Parliamentary joint session unanimously approved Anti-Rape Bill
Dawn.com — Updated 7 minutes ago
ISLAMABAD: Joint session of the Parliament generally approved Anti-Honour Killing and Anti-Rape bills encouraged by PPP Senator Farhatullah Babar on Thursday.Before moving the bill, the Senator well-versed the joint session: “The bill will prove to be helpful in shortening rape cases across the country.”Debating during the session, Law Minister Zaid Hamid revealed that the perpetrator of the crime will also be medically examined after this bill is turned into law. “The verdicts in the rape cases will have to be given within three months, with the right to appeal in six months,” he added. “The police station will be obliged to inform the victims of their legal rights,” Hamid said, adding, “We have made it mandatory that the culprit must be imprisoned for 25 years.”
In July, days after the ‘honour’ killing of social media celebrity Qandeel Baloch, a committee comprising lawmakers from both the lower and upper houses of parliament unanimously approved two bills aimed at tackling ‘honour’ killings and boosting rape convictions.
The perpetrators of honour killings – in which the victim, normally a woman, is killed by a relative – often walk free because they can seek forgiveness for the crime from another family member.
Rape conviction rates meanwhile are close to zero per cent, largely due to the law’s reliance on circumstantial evidence and a lack of forensic testing.
The law minister earlier said, “We have plugged all loopholes in the anti-honour killing legislation.”
According to Hamid, under the new law relatives of the victim would only be able to pardon the killer of capital punishment, but they would still face a mandatory life sentence of twelve-and-a-half years.

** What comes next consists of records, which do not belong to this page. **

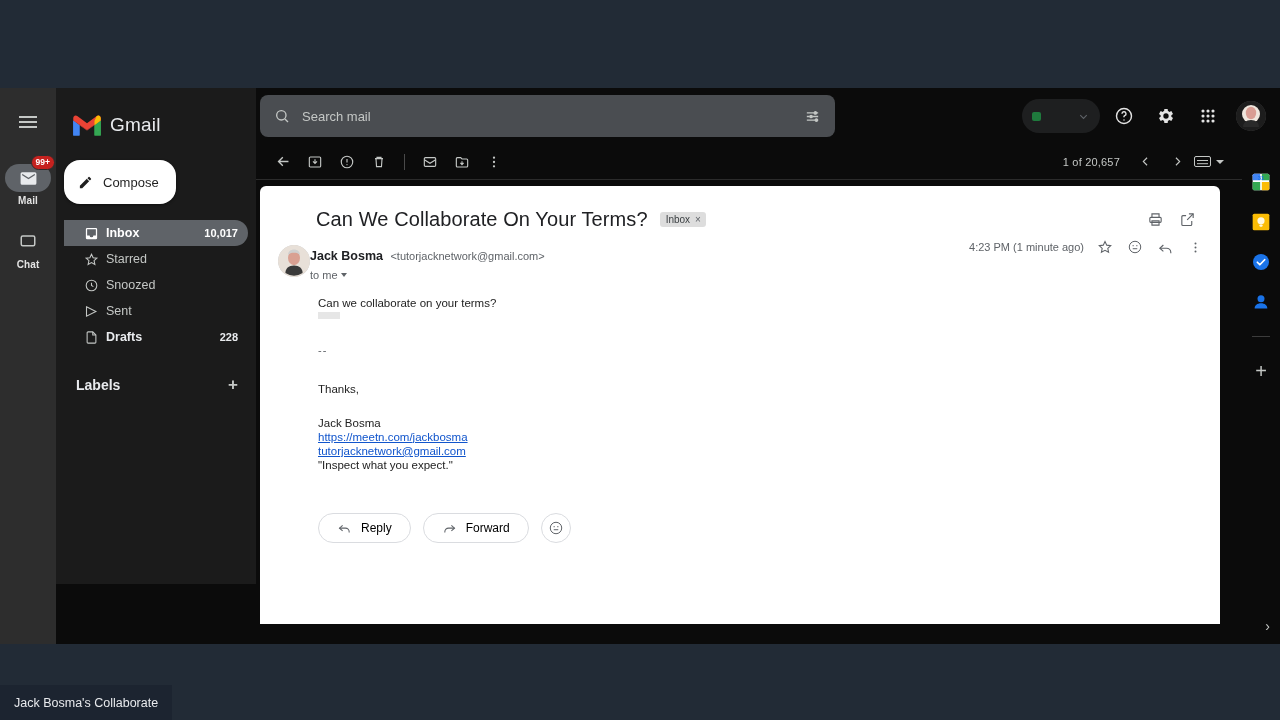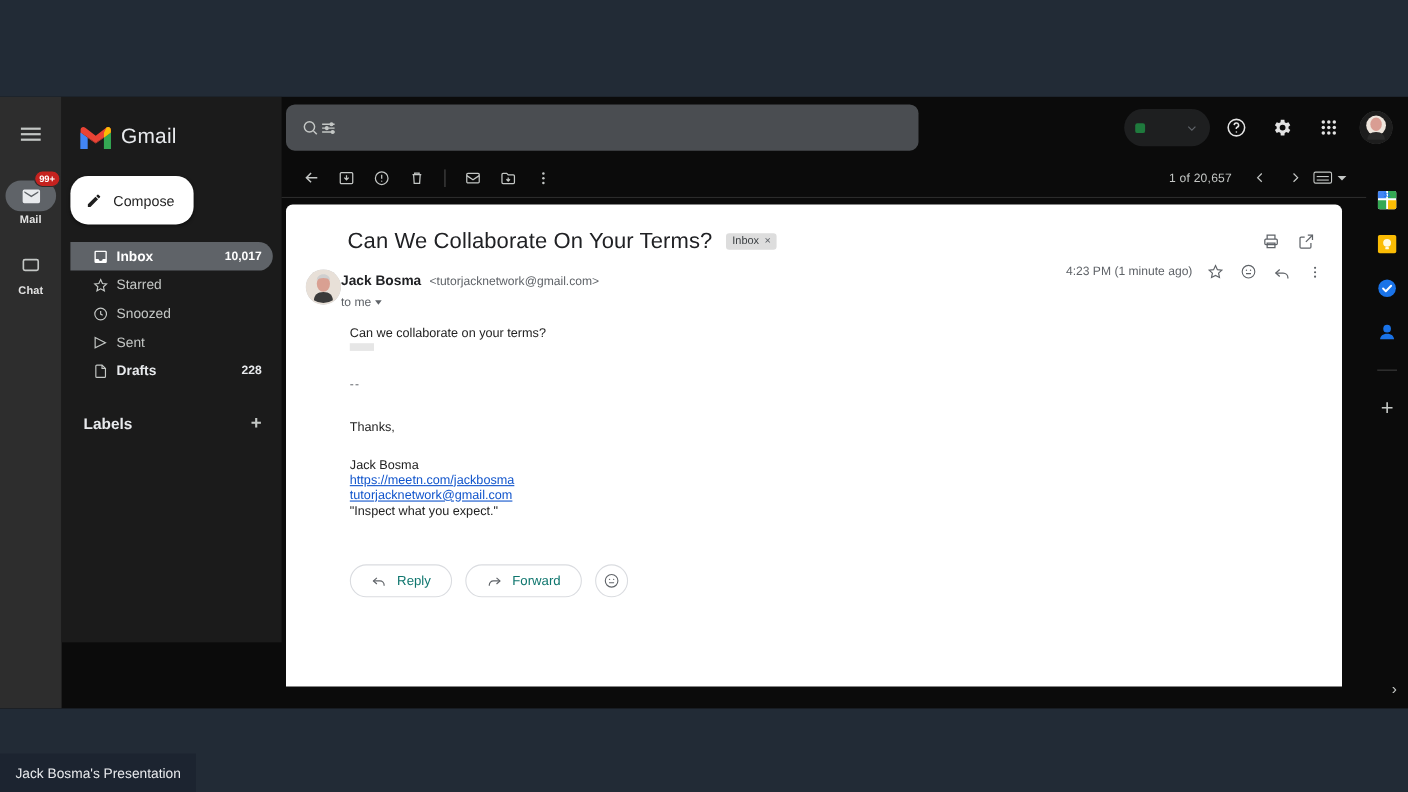--- a/index.html
+++ b/index.html
@@ -410,6 +410,7 @@
             <circle cx="11" cy="11" r="7"></circle>
             <path d="M16.5 16.5L21 21"></path>
           </svg>
+        <span class="search-ph">Search mail</span>
         <svg width="17" height="17" viewBox="0 0 24 24" fill="none" stroke="#c4c7c5" stroke-width="1.8">
             <path d="M4 7h10M18 7h2M4 12h4M12 12h8M4 17h12M19 17h1"></path>
             <circle cx="16" cy="7" r="1.7" fill="#c4c7c5"></circle>

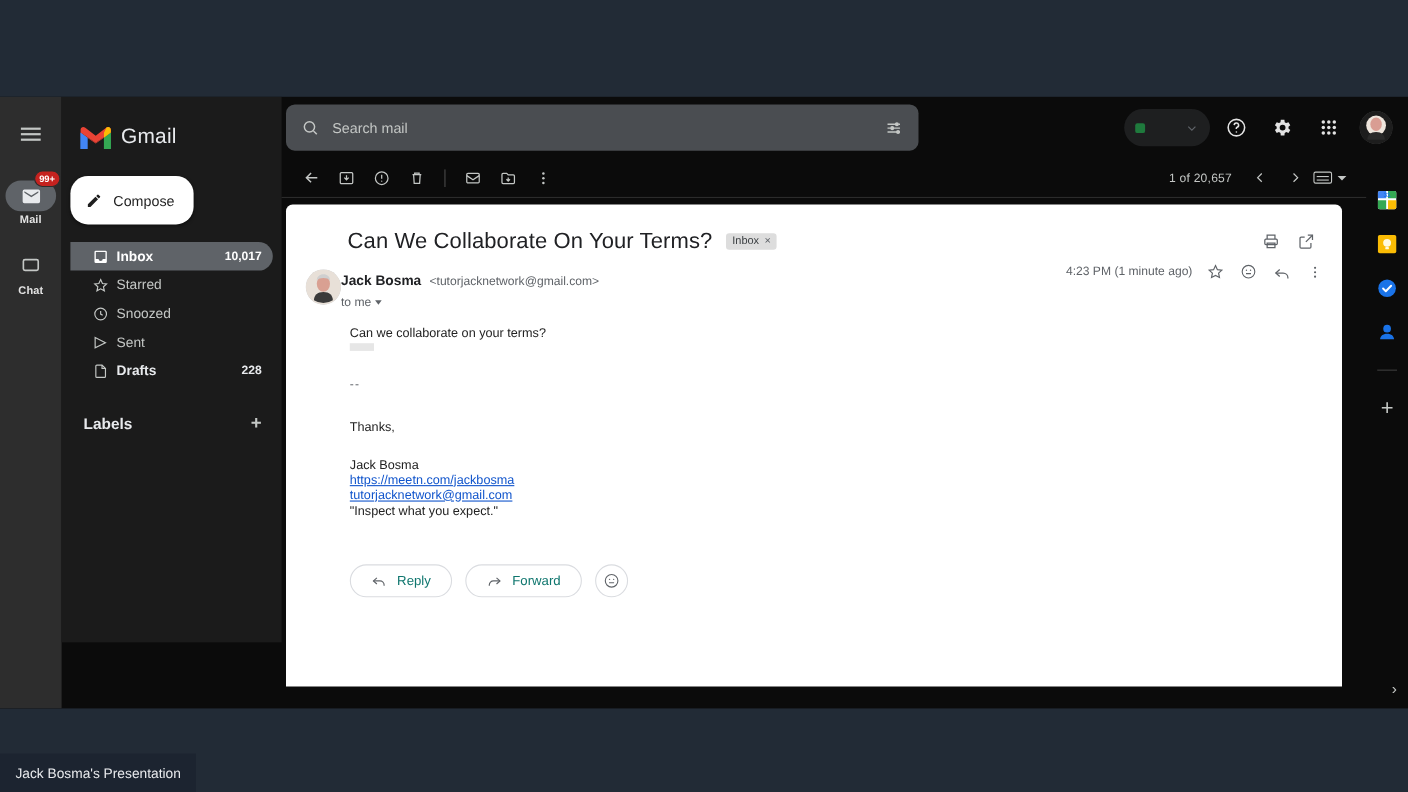--- a/index.html
+++ b/index.html
@@ -255,7 +255,7 @@
   .act-btn {
     height: 30px; border: 1px solid #dadce0; border-radius: 16px;
     display: flex; align-items: center; gap: 9px;
-    padding: 0 18px; font-size: 12px; color: #0f766e; cursor: pointer;
+    padding: 0 18px; font-size: 12px; color: #000000; cursor: pointer;
     background: #fff;
   }
   .act-round {

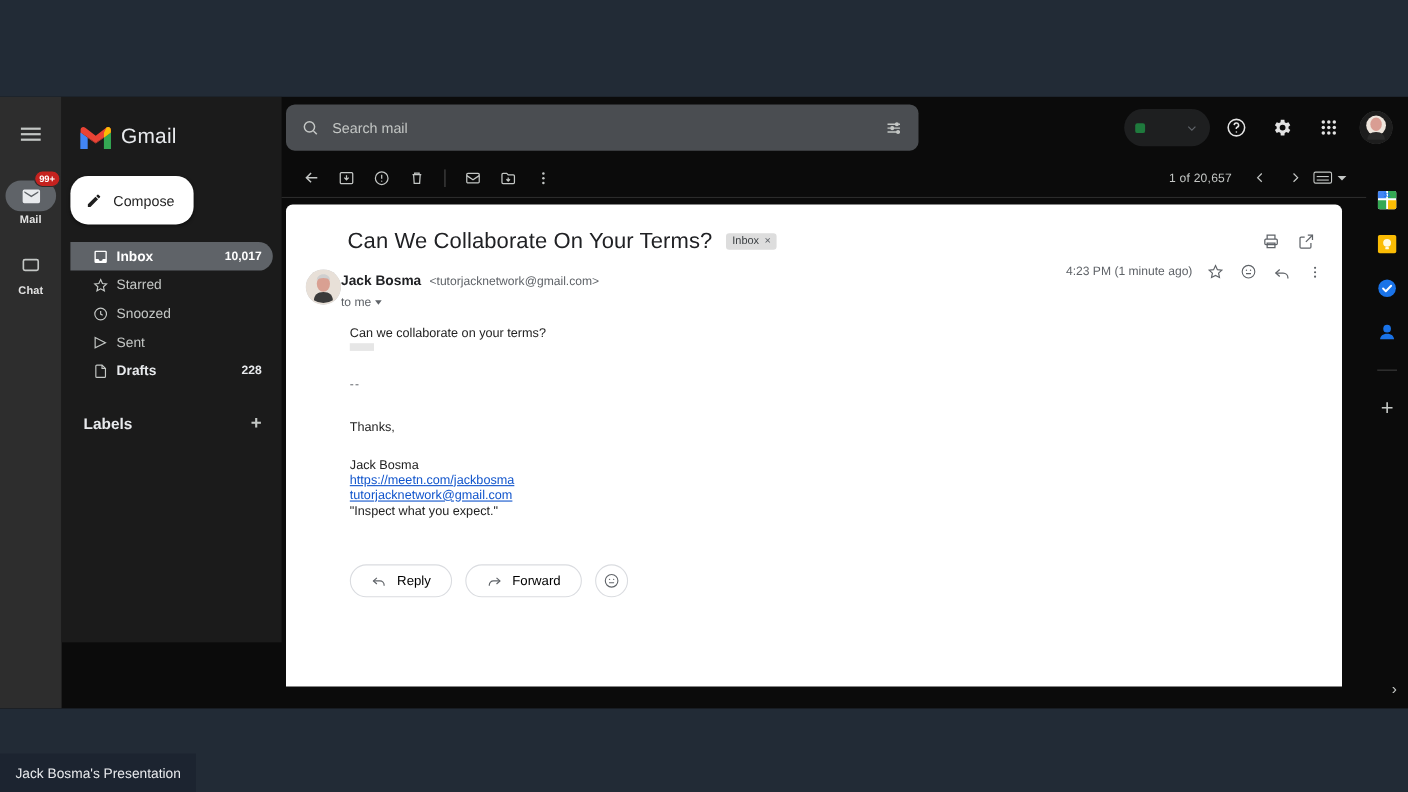--- a/index.html
+++ b/index.html
@@ -683,7 +683,7 @@
   </div>
 
   <div id="taskbar-chip">
-    <span>Jack Bosma's Presentation</span>
+    <span>Jack Bosma's Collaborate</span>
   </div>
 
 </div>

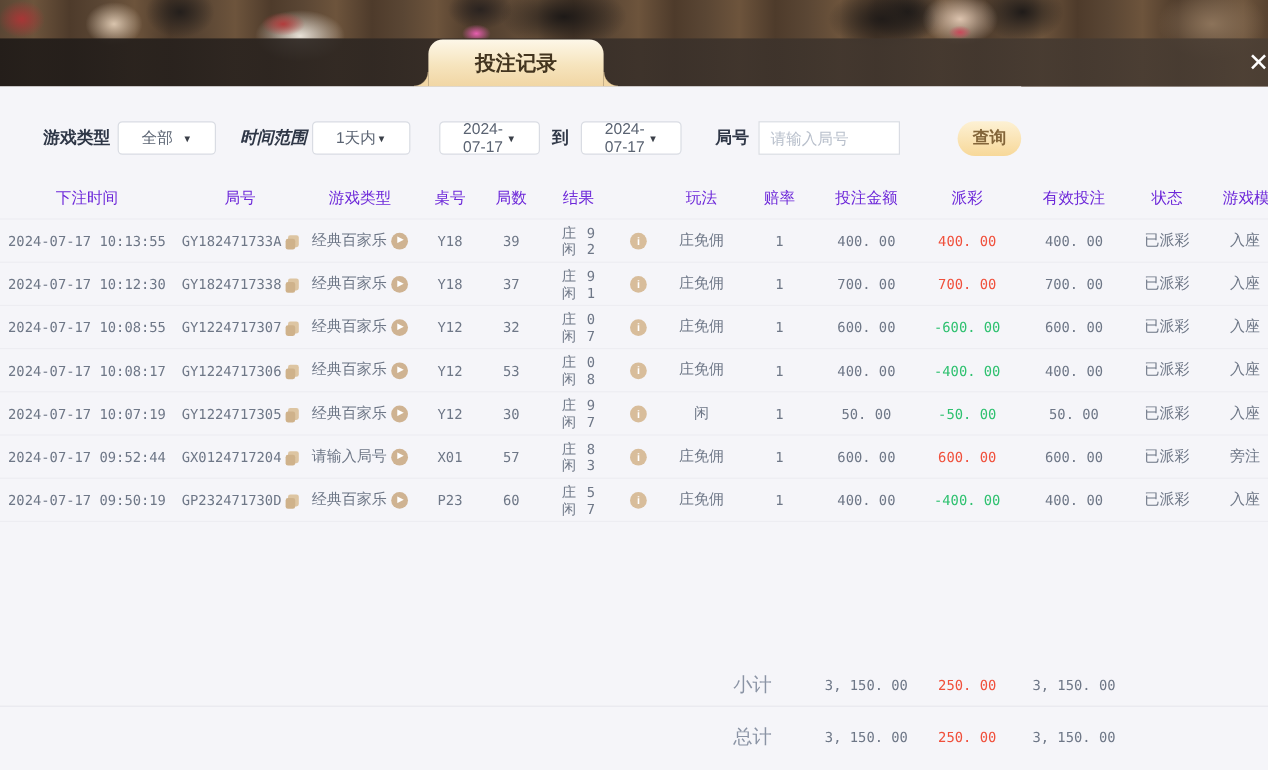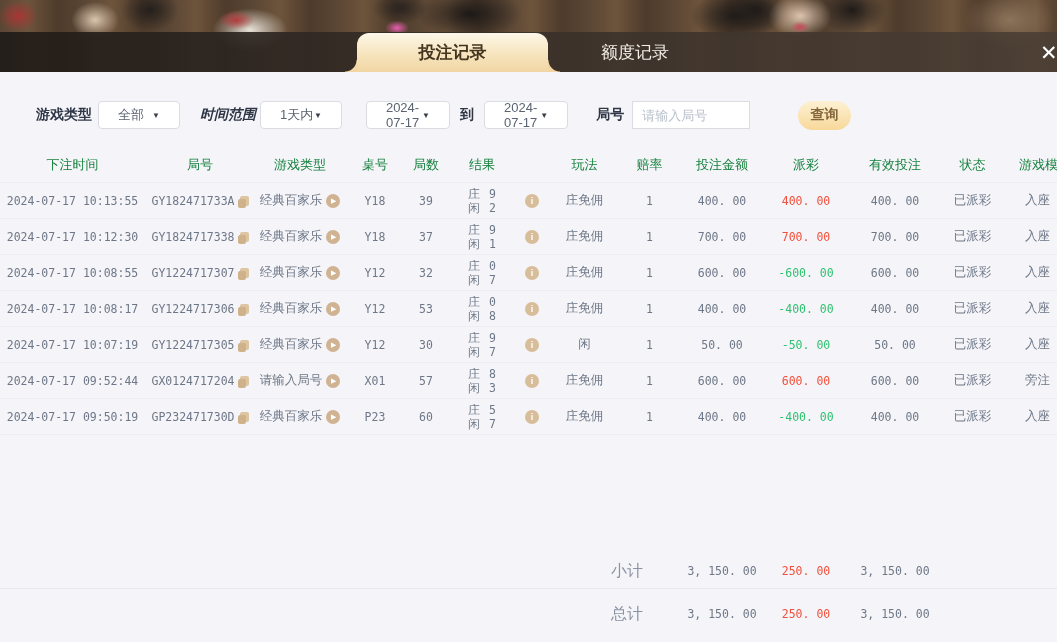--- a/index.html
+++ b/index.html
@@ -33,7 +33,7 @@
     background:linear-gradient(90deg,rgba(32,27,24,.93) 0%,rgba(55,46,40,.9) 45%,rgba(74,62,52,.88) 100%);
   }
   .tab-active{
-    position:absolute;left:357px;top:1px;width:191px;height:39px;
+    position:absolute;left:357px;top:1px;width:146px;height:39px;
     background:linear-gradient(180deg,#fdf7e8 0%,#f6e4bd 55%,#f1d6a4 100%);
     border-radius:12px 12px 0 0;
     display:flex;align-items:center;justify-content:center;cursor:pointer;text-align:right;

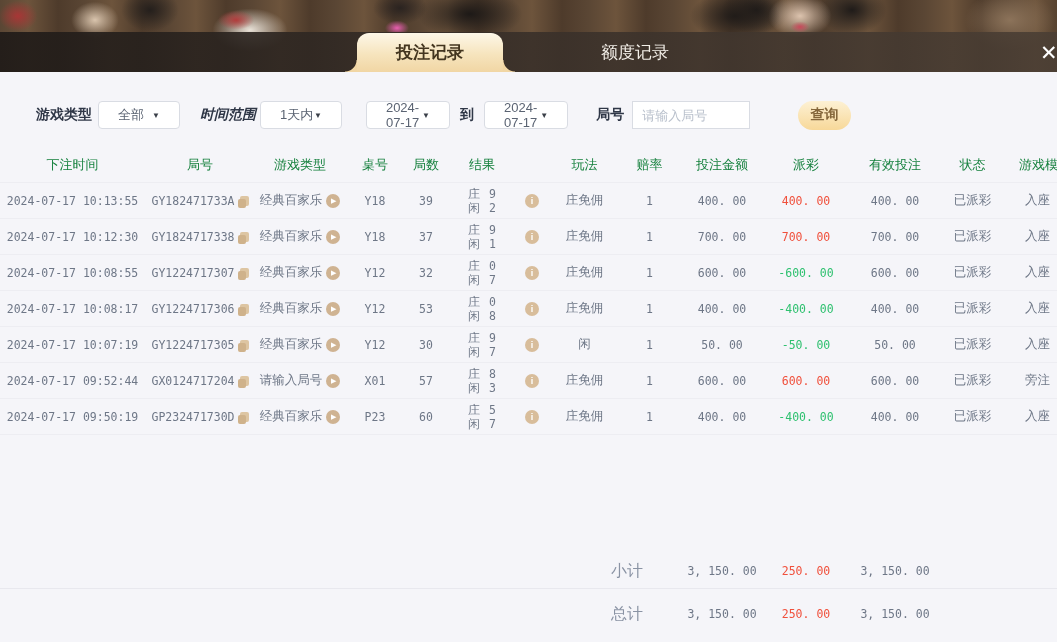--- a/index.html
+++ b/index.html
@@ -144,9 +144,6 @@
     <div class="tab-active">
       <span>投注记录</span>
     </div>
-    <div class="tab-inactive">
-      <span>额度记录</span>
-    </div>
     <div class="close-btn">✕</div>
   </div>
 

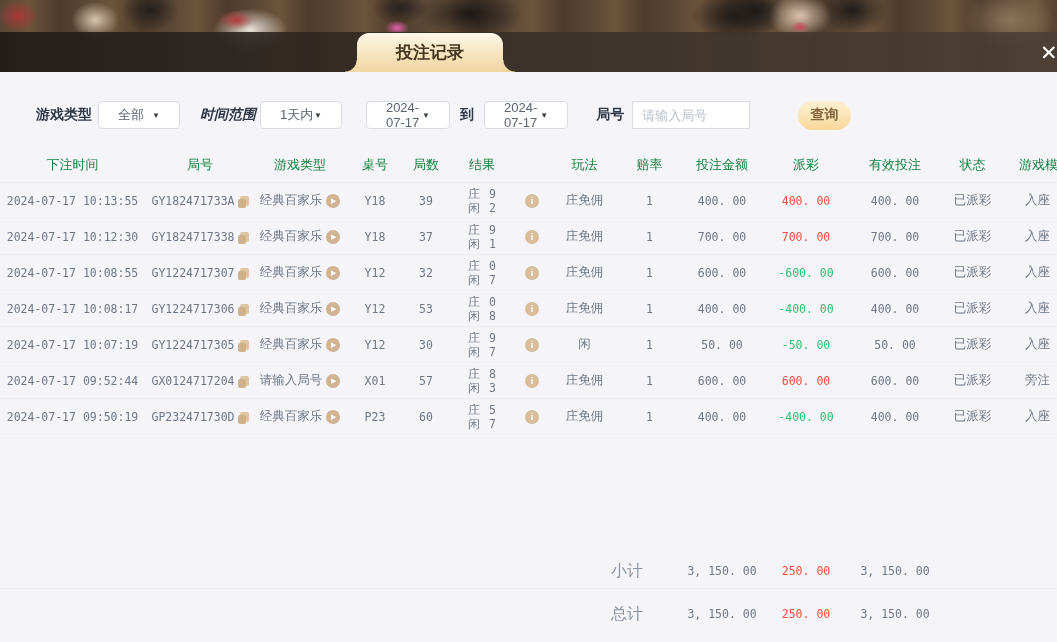--- a/index.html
+++ b/index.html
@@ -95,7 +95,7 @@
     grid-template-columns:145px 110px 90px 60px 42px 70px 30px 75px 55px 90px 78px 100px 55px 90px;
   }
   .thead{height:34px;margin-top:18px;border-bottom:1px solid #ededf2;}
-  .hcell{text-align:center;font-size:13px;color:#15803d;white-space:nowrap;}
+  .hcell{text-align:center;font-size:13px;color:#6d28d9;white-space:nowrap;}
   .trow{height:35px;border-bottom:1px solid #ededf2;}
   .cell{text-align:center;font-size:12.5px;color:#6e7787;white-space:nowrap;}
   .mono{font-family:"DejaVu Sans Mono",monospace;font-size:11.5px;}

In the anti-rape bill, “a provision to conduct DNA tests on both the alleged victim and perpetrator has been added for the first time”, he said. The rape of minors, as well as the mentally and physically ill, would become punishable by death.
A 2005 amendment to the law pertaining to ‘honour’ killings prevented men who kill female relatives pardoning themselves as an “heir” of the victim.
But punishment was left to a judge’s discretion when other relatives of the victim forgive the killer – a loophole which critics say is exploited.